Florida Substance Abuse Expert: Survey Shows Alarming Rise In Tobacco And Drug Use Among American Schoolchildren
May 6, 1996
GAINESVILLE—A survey of nearly 200,000 American schoolchildren has revealed some sobering facts:
- Cigarette usage by middle and high school students is the highest ever reported.
- Marijuana use has increased more dramatically than use of any other drug
- Hallucinogenic drugs continue to grow in popularity.
- Children are much less fearful of illicit drug use or smoking than they were just a few years ago, and are using more potent and more dangerous drugs at an increasingly younger age.
“These findings are alarming, and should convince us to focus efforts at middle school prevention, and at reinvigorating parents’ groups, national education and prevention activities,” said Mark Gold, a professor of neuroscience, psychiatry, community health and family medicine at the University of Florida College of Medicine.

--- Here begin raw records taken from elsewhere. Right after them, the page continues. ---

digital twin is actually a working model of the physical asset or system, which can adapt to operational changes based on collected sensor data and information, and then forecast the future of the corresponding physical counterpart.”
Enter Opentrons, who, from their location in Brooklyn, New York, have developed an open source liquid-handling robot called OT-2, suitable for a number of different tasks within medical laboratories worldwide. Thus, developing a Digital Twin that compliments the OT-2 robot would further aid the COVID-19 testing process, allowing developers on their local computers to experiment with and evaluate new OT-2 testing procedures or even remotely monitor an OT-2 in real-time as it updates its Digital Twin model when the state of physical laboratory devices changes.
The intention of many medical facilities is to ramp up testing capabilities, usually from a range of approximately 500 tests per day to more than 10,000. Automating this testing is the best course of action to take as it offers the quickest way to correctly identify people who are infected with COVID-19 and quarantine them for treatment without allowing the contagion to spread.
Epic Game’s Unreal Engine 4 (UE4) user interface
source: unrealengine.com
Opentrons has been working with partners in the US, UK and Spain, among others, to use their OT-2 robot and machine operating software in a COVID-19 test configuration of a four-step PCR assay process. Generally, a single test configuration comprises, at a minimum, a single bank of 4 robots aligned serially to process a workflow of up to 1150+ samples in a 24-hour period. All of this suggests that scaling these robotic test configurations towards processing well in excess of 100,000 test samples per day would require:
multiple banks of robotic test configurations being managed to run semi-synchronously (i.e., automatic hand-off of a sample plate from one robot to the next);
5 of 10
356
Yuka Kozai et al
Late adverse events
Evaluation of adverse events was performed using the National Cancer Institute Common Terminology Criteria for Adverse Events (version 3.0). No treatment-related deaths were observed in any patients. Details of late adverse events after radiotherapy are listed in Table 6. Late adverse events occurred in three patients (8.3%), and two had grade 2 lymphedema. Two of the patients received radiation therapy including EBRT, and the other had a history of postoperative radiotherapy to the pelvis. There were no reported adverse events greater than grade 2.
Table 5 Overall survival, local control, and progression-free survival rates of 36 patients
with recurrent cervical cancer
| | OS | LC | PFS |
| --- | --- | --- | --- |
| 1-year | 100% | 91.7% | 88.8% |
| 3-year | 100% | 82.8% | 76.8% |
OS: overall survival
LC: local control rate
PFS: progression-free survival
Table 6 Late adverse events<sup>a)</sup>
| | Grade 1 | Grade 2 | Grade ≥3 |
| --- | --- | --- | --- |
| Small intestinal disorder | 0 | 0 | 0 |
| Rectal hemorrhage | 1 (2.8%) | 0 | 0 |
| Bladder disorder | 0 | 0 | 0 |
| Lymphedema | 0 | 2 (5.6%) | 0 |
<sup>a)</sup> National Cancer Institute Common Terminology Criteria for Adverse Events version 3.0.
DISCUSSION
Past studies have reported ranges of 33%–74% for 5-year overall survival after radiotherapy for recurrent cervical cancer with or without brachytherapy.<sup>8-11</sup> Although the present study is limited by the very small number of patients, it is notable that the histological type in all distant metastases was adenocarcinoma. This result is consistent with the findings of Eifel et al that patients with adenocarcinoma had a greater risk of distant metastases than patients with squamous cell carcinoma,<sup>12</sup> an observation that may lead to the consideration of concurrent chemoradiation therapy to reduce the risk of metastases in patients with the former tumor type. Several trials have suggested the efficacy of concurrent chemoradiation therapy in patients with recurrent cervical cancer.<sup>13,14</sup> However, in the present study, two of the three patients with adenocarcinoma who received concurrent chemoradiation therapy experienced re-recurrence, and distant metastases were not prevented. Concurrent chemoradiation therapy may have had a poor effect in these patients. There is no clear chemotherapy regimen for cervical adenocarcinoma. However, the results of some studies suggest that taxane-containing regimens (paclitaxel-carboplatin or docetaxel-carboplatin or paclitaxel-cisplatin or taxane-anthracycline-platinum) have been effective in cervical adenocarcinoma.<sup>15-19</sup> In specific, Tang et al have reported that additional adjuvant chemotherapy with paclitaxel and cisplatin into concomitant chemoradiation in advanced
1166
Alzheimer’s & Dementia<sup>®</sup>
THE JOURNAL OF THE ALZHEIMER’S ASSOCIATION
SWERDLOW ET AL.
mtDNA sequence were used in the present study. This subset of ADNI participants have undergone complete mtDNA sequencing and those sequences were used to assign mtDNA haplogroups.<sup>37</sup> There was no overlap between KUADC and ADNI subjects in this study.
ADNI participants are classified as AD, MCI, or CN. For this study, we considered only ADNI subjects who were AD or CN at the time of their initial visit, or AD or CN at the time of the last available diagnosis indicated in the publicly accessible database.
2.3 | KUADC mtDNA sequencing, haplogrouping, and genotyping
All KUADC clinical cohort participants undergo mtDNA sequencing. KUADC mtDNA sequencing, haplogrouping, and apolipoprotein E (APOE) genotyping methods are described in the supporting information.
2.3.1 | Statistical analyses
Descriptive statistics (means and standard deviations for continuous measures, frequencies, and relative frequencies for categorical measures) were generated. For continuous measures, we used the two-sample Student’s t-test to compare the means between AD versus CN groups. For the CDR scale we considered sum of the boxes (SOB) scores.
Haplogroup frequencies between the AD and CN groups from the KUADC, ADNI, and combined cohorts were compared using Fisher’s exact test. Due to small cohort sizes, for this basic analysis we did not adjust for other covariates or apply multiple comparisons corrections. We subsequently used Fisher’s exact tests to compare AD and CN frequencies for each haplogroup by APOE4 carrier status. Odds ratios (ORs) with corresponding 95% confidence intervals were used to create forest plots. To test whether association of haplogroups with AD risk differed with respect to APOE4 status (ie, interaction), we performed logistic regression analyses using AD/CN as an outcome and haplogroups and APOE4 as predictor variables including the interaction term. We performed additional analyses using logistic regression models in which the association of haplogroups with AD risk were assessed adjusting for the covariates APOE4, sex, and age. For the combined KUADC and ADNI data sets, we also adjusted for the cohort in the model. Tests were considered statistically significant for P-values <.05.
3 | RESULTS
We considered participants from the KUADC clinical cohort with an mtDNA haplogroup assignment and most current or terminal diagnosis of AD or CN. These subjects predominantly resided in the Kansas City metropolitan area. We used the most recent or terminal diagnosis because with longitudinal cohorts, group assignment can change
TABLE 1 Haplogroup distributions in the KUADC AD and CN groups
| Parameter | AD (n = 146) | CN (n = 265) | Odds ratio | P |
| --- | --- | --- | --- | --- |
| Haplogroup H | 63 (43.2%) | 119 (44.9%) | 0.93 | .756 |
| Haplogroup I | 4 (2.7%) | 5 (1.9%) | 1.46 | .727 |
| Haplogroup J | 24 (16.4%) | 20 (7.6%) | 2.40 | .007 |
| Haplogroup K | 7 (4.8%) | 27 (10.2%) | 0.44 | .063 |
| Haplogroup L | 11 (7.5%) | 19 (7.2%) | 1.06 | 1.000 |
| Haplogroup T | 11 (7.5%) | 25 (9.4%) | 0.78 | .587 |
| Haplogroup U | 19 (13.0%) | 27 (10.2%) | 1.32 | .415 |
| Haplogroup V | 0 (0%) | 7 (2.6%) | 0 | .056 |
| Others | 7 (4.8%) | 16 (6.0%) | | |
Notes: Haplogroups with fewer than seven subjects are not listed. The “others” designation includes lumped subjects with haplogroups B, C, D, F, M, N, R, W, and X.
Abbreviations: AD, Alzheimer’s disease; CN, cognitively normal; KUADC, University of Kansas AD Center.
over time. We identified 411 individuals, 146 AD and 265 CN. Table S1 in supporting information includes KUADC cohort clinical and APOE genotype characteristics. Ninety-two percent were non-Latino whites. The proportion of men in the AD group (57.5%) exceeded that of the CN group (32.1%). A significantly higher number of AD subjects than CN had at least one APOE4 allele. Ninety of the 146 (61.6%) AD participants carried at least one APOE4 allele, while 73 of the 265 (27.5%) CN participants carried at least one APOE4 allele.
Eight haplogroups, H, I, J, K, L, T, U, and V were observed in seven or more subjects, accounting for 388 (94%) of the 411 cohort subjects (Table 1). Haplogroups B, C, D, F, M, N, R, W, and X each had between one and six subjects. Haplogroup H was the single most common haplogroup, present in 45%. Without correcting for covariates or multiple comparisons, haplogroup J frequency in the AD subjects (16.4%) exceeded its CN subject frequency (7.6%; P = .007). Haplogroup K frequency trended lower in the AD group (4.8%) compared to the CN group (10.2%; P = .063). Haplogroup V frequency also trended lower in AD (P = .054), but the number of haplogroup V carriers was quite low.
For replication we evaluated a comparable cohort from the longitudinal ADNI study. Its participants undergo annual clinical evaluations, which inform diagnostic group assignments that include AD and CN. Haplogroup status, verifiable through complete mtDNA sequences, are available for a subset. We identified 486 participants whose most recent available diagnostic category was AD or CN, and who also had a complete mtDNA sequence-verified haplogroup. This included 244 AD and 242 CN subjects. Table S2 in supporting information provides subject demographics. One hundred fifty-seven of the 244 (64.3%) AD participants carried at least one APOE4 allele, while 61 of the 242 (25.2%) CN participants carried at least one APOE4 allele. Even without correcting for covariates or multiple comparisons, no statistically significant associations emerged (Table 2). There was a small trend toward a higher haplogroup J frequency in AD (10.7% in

Gold analyzed the study results in conjunction with the Atlanta-based Parents Resource Institute for Drug Education (PRIDE), of which he is a board of directors member.
He presented the data May 4 at the annual meeting of the Society of Biological Psychiatry in New York.
The results were based on an annual survey of sixth- through 12th-grade students in 32 states, from California to New York. Nearly 200,000 students were polled anonymously on their drug habits and their perceptions of drug use during the 1994-95 school year.
Data from PRIDE’s previous annual survey were compared by UF senior medical student Chris Johnson and reported changes are statistically significant.
Students are using tobacco and marijuana more frequently, experts said, because the drugs are inexpensive, easy to obtain and glamorized in the media. They further noted that peer disapproval is low and many students don’t view the drugs as dangerous.
The survey showed that one-third of all high school seniors say they smoked marijuana in the past year, and one-fifth smoke at least monthly. Marijuana use increased more dramatically than any other illicit drug.
Other surveys have shown that daily marijuana use now exceeds daily alcohol use among high school seniors, Gold said.
Preliminary evidence also suggested that marijuana use is climbing among African-American students. White students still smoke the drug more than black students. But marijuana smoking surged 195 percent among sixth- through eighth-grade African-American boys (from 4.5 percent to 13.3 percent) in the past four years. Use by African-American girls skyrocketed by 253 percent (1.9 percent to 6.7 percent).
Gold said the rate of cigarette smoking among sixth- through 12th-graders also has soared — a trend that can be partly explained by the steady increase in marijuana smoking during the past three years.
“We know from our research that learning the inhalation of a drug — whether the first drug you inhale is marijuana or whether it’s nicotine — teaches you inhalation and makes you a potential purchaser of other inhalable products,” he said.
Annual cigarette use reported for middle school and high school students was the highest ever. Nearly one in three sixth- through eighth-graders reported smoking cigarettes annually. And nearly half — 44 percent — of the high school students who responded said they had smoked during the past year, compared with 37 percent in a 1988 sample.
Teens, meanwhile, appear to minimize the risks associated with smoking. Only half of all eighth-graders believe smokers run a great risk of physical harm smoking a pack of cigarettes or more daily.
For the fourth consecutive year, hallucinogenic drug use increased among students enrolled in grades six through 12. Hallucinogens include marijuana, LSD, psilocybin, “Nexus,” GHB and other so-called “club” drugs like Rohypnol that are frequently used by participants in all-night parties.
The rate of hallucinogenic drug use was four to 23 times greater among students who report carrying a gun to school, take part in gang activities, thinking of suicide often, threaten to harm another and and among those who get into trouble with police, Gold said.
Gold and his colleagues at PRIDE, UF’s College of Medicine and UF’s Brain Institute lament the trend they see toward glorifying drug experimentation and drug legalization. They are further alarmed by the disregard for the danger of drugs among students in junior and senior high school, and the favorable review that drugs receive in advertising, media and “cyberspace.”
“A permissive atmosphere, drug availability and ’60s nostalgia may be leading a generation of young people naive to today’s more potent drugs into the mire of addiction and illicit-drug related illnesses,” he said.